Para a produção do violbass, Alcanfôr procurou um artesão de Luziânia, no Entorno do DF. Francisco Alves Feitosa é o luthier, profissional conhecido como responsável pela criação e conserto de instrumentos.

O artesão usa para a fabricação a madeira do Mandiocão, uma árvore nativa do cerrado. Para uma melhor aceitação, contudo, a junção à madeira europeia foi, no momento, a melhor saída.

Instrumento é similar ao violino, mas com som mais grave.

Instrumento é similar ao violino, mas com som mais grave.

Renan Xavier / R7

Alcanfôr lembra que o gasto para a fabricação do instrumento gira entre R$ 8.000 e R$ 10.000. Ele busca patrocinadores para a produção, barateamento e popularização do aparelho.

— Hoje em dia como está todo artesanal, todas as peças dificilmente você encontra prontas industrializadas para encaixar nele. Então, tudo é caro. Por exemplo, o jogo de cordas que eu tenho, custa, no mínimo, R$ 800.

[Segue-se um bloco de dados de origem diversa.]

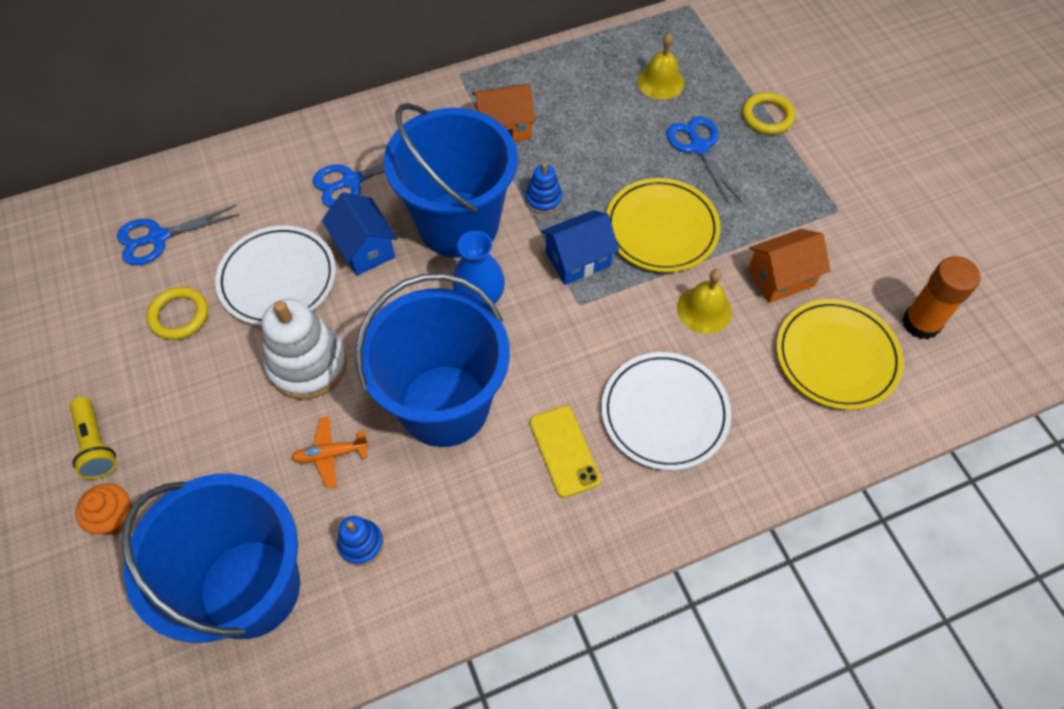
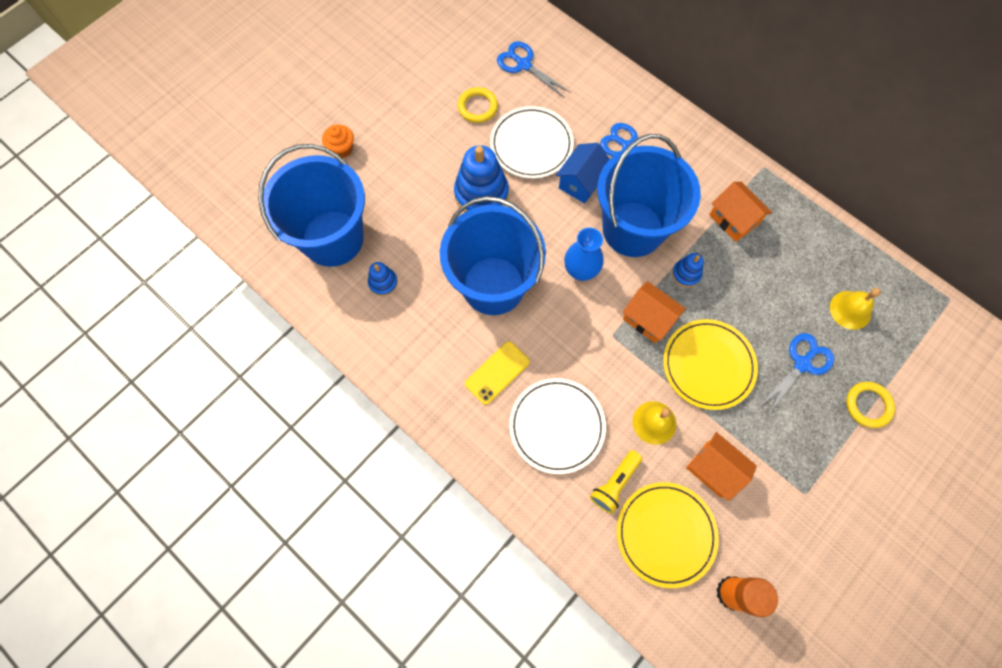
camera: 65 degrees right, 10 degrees up
yellow flashlight [69,397,116,479] -> yellow flashlight moved to [590,450,642,514]
white stacking toy [262,299,347,400] -> blue stacking toy [454,145,509,212]
orange plane [292,416,369,488] -> none
blue house [541,210,619,285] -> orange house [622,281,686,343]

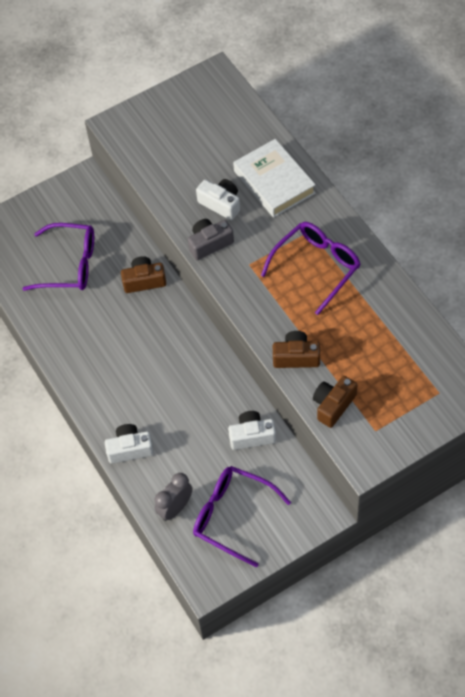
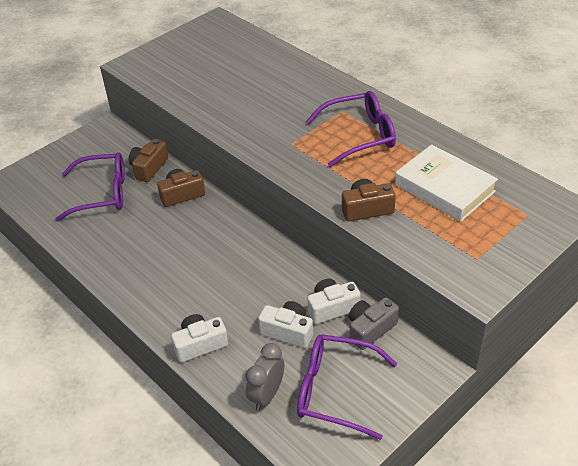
camera: 15 degrees left, 15 degrees down
grey camera [188,219,234,260] -> grey camera moved to [349,297,399,350]
white camera [196,179,240,220] -> white camera moved to [258,301,313,348]
white book [233,139,316,218] -> white book moved to [395,144,498,222]
purple glasses [261,222,360,315] -> purple glasses turned 45 degrees clockwise [306,91,396,167]
brown camera [313,376,357,428] -> brown camera moved to [129,139,168,182]

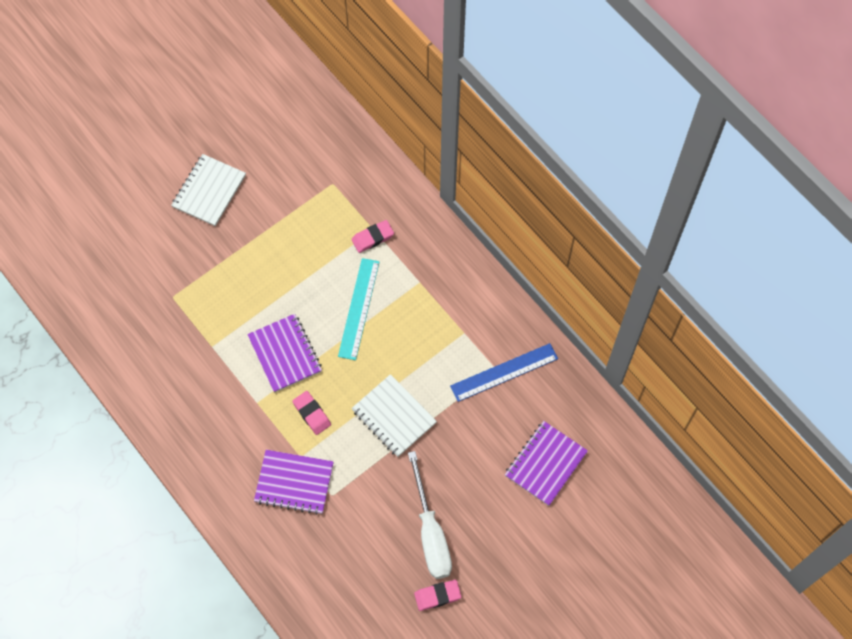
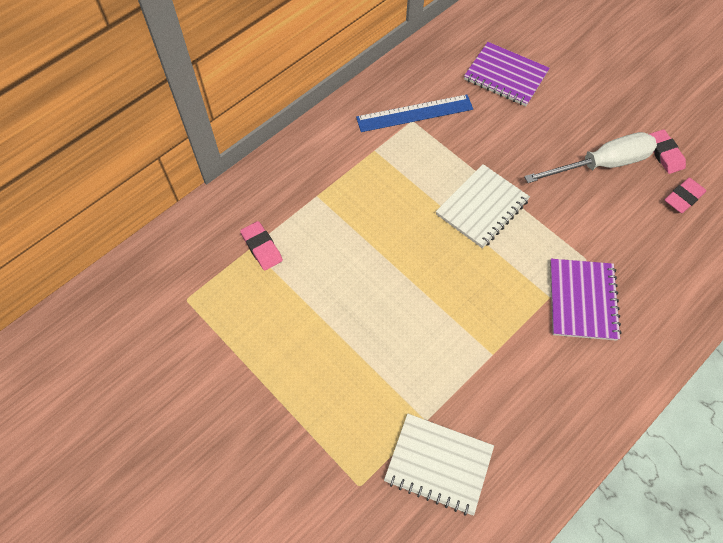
camera: 95 degrees left, 5 degrees down
white notebook [171,154,246,226] -> white notebook moved to [384,414,494,516]
purple notebook [247,314,322,392] -> none
pink eraser [292,391,331,435] -> pink eraser moved to [665,178,706,214]
turquoise ruler [338,258,379,360] -> none
blue ruler [450,343,558,402] -> blue ruler turned 75 degrees counterclockwise [356,95,473,132]

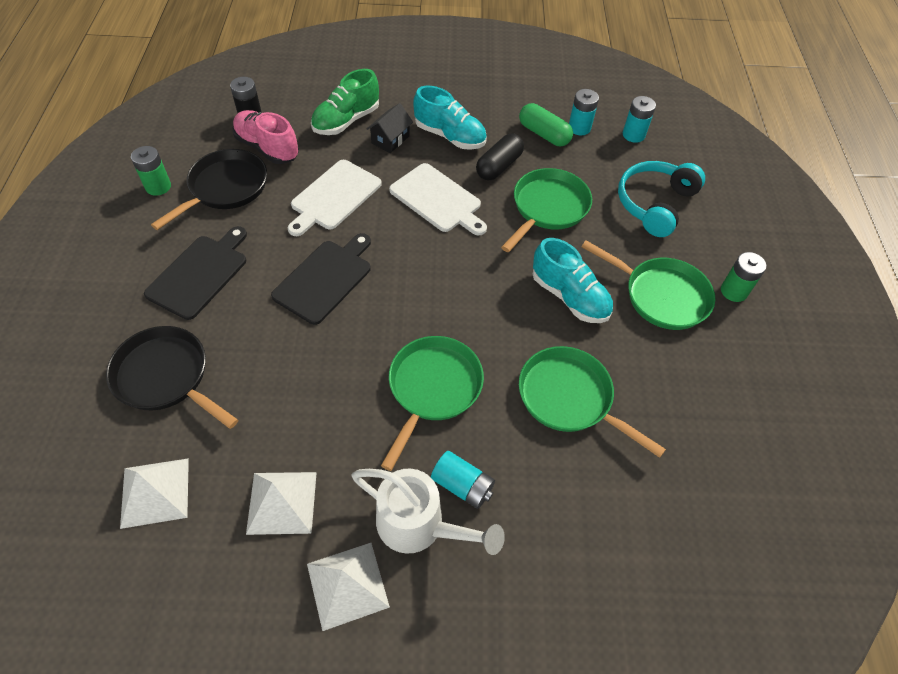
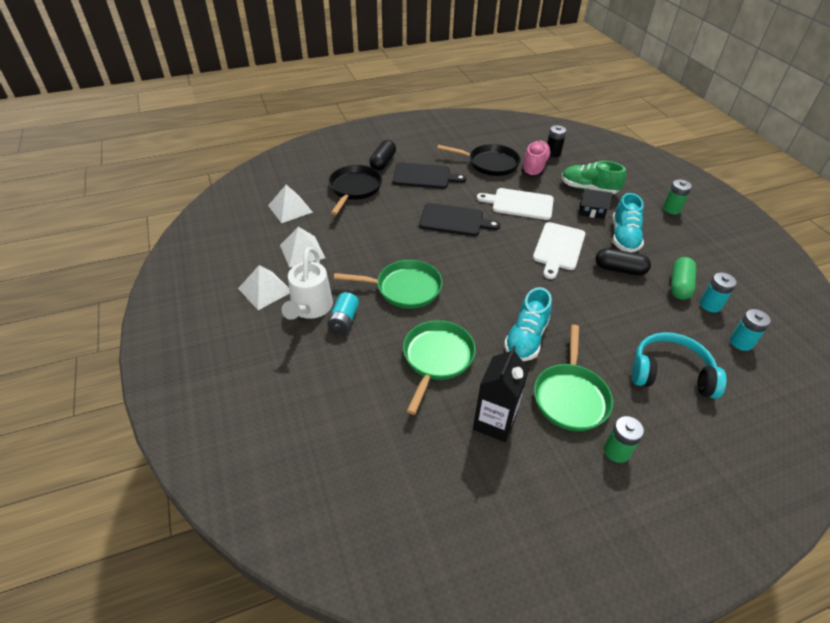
camera: 70 degrees right, 10 degrees down
green battery [131,146,171,196] -> green battery moved to [663,179,692,214]
green pan [501,168,592,252] -> none
none -> black capsule [369,140,396,171]
none -> black carton [473,346,529,442]

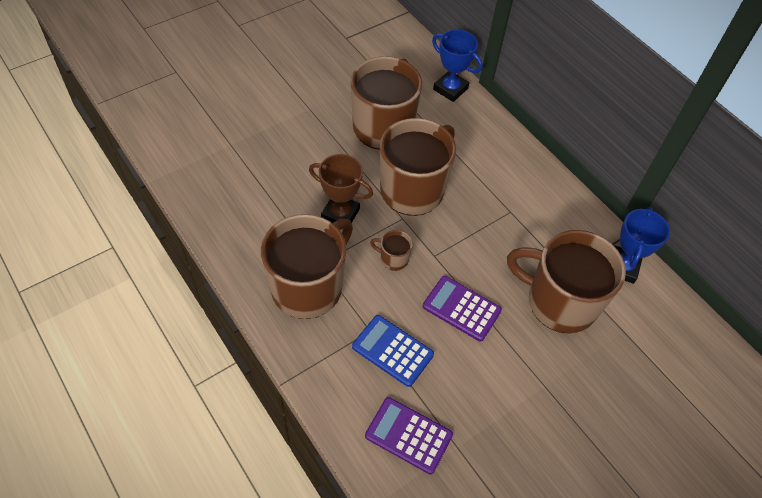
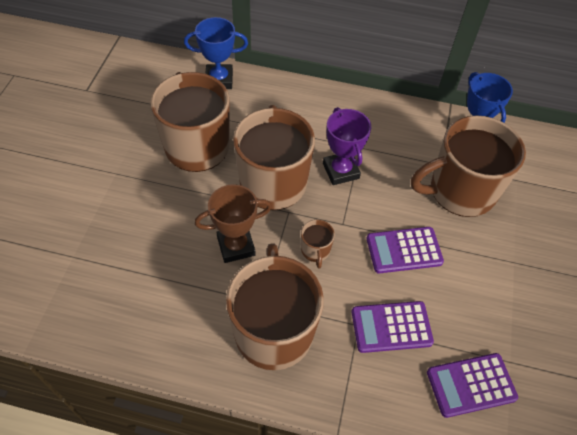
camera: 40 degrees left, 0 degrees up
blue calculator [352,315,434,387] -> purple calculator [351,301,434,353]
brown mug [370,230,413,271] -> brown mug turned 75 degrees counterclockwise [301,220,335,268]
none -> purple trophy [323,107,371,185]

A formação das orquestras no mundo inteiro é a mesma desde o século 18. Com a introdução do instrumento, a composição das bandas poderia sofrer alterações históricas.

Dono de uma conceituada loja de instrumentos musicais em Brasília, Bohumil Méd, lembra o impacto da invenção de Alcanfôr.

— Nos últimos 200 anos, a evolução dos instrumentos de corda parou. Já estava perfeito. Depois ele chegou e inventou um instrumento que pode funcionar. É uma revolução na evolução dos instrumentos de corda.

A invenção, que tem aval de professores da UnB, busca agora o reconhecimento internacional. A ideia é mandar materiais sobre o instrumento para escolas de música dos Estados Unidos, Europa e Ásia.

Enquanto espera a patente pelo violbass, Kênio Alcanfôr já trabalha em um novo instrumento. A ideia é que ele seja intermediário ao violbass e violoncelo.